* [Work required]
Repeat every line of the material below exactly.

* [Provided information]
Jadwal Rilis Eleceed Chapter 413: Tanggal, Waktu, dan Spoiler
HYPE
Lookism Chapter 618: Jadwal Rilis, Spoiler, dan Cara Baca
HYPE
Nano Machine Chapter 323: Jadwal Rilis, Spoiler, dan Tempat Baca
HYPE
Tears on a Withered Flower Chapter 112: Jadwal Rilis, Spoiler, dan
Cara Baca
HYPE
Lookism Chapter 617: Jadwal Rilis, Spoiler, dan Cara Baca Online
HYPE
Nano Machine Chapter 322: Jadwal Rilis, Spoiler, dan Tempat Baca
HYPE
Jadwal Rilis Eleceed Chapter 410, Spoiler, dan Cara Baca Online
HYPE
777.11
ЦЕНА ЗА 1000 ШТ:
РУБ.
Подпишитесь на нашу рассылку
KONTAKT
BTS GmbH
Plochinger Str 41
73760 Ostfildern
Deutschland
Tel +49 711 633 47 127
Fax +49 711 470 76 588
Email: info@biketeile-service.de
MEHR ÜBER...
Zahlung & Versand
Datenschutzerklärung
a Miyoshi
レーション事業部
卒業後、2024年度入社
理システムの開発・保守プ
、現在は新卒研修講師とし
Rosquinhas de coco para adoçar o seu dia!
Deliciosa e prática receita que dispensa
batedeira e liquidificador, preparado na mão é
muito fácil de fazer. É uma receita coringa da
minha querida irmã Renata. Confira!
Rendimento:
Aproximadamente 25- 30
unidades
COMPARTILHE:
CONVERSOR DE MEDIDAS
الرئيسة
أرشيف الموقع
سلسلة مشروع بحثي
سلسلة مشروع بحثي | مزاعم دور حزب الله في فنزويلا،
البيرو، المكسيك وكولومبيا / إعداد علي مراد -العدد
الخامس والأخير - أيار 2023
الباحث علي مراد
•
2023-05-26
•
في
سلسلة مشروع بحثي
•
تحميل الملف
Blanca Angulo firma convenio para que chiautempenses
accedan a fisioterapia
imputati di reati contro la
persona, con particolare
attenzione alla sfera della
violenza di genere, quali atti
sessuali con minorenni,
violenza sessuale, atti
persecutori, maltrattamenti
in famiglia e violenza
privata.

* [Solution for this exercise]
Jadwal Rilis Eleceed Chapter 413: Tanggal, Waktu, dan Spoiler
HYPE
Lookism Chapter 618: Jadwal Rilis, Spoiler, dan Cara Baca
HYPE
Nano Machine Chapter 323: Jadwal Rilis, Spoiler, dan Tempat Baca
HYPE
Tears on a Withered Flower Chapter 112: Jadwal Rilis, Spoiler, dan
Cara Baca
HYPE
Lookism Chapter 617: Jadwal Rilis, Spoiler, dan Cara Baca Online
HYPE
Nano Machine Chapter 322: Jadwal Rilis, Spoiler, dan Tempat Baca
HYPE
Jadwal Rilis Eleceed Chapter 410, Spoiler, dan Cara Baca Online
HYPE
777.11
ЦЕНА ЗА 1000 ШТ:
РУБ.
Подпишитесь на нашу рассылку
KONTAKT
BTS GmbH
Plochinger Str 41
73760 Ostfildern
Deutschland
Tel +49 711 633 47 127
Fax +49 711 470 76 588
Email: info@biketeile-service.de
MEHR ÜBER...
Zahlung & Versand
Datenschutzerklärung
a Miyoshi
レーション事業部
卒業後、2024年度入社
理システムの開発・保守プ
、現在は新卒研修講師とし
Rosquinhas de coco para adoçar o seu dia!
Deliciosa e prática receita que dispensa
batedeira e liquidificador, preparado na mão é
muito fácil de fazer. É uma receita coringa da
minha querida irmã Renata. Confira!
Rendimento:
Aproximadamente 25- 30
unidades
COMPARTILHE:
CONVERSOR DE MEDIDAS
الرئيسة
أرشيف الموقع
سلسلة مشروع بحثي
سلسلة مشروع بحثي | مزاعم دور حزب الله في فنزويلا،
البيرو، المكسيك وكولومبيا / إعداد علي مراد -العدد
الخامس والأخير - أيار 2023
الباحث علي مراد
•
2023-05-26
•
في
سلسلة مشروع بحثي
•
تحميل الملف
Blanca Angulo firma convenio para que chiautempenses
accedan a fisioterapia
imputati di reati contro la
persona, con particolare
attenzione alla sfera della
violenza di genere, quali atti
sessuali con minorenni,
violenza sessuale, atti
persecutori, maltrattamenti
in famiglia e violenza
privata.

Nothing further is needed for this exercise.